*** Data excerpts Section Begins ***

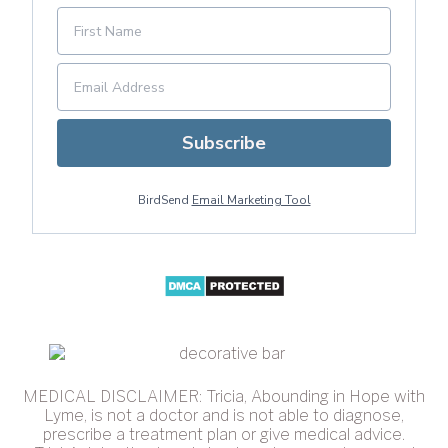
Subscribe
BirdSend
Email Marketing Tool
MEDICAL DISCLAIMER: Tricia, Abounding in Hope with
Lyme, is not a doctor and is not able to diagnose,
prescribe a treatment plan or give medical advice.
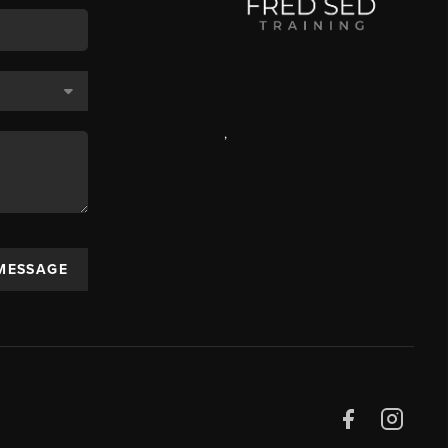
,
 MESSAGE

*** Data excerpts Section Ends ***

** Your task **
Copy all records exactly; omit images.

** Response **
Subscribe
BirdSend
Email Marketing Tool
MEDICAL DISCLAIMER: Tricia, Abounding in Hope with
Lyme, is not a doctor and is not able to diagnose,
prescribe a treatment plan or give medical advice.
,
 MESSAGE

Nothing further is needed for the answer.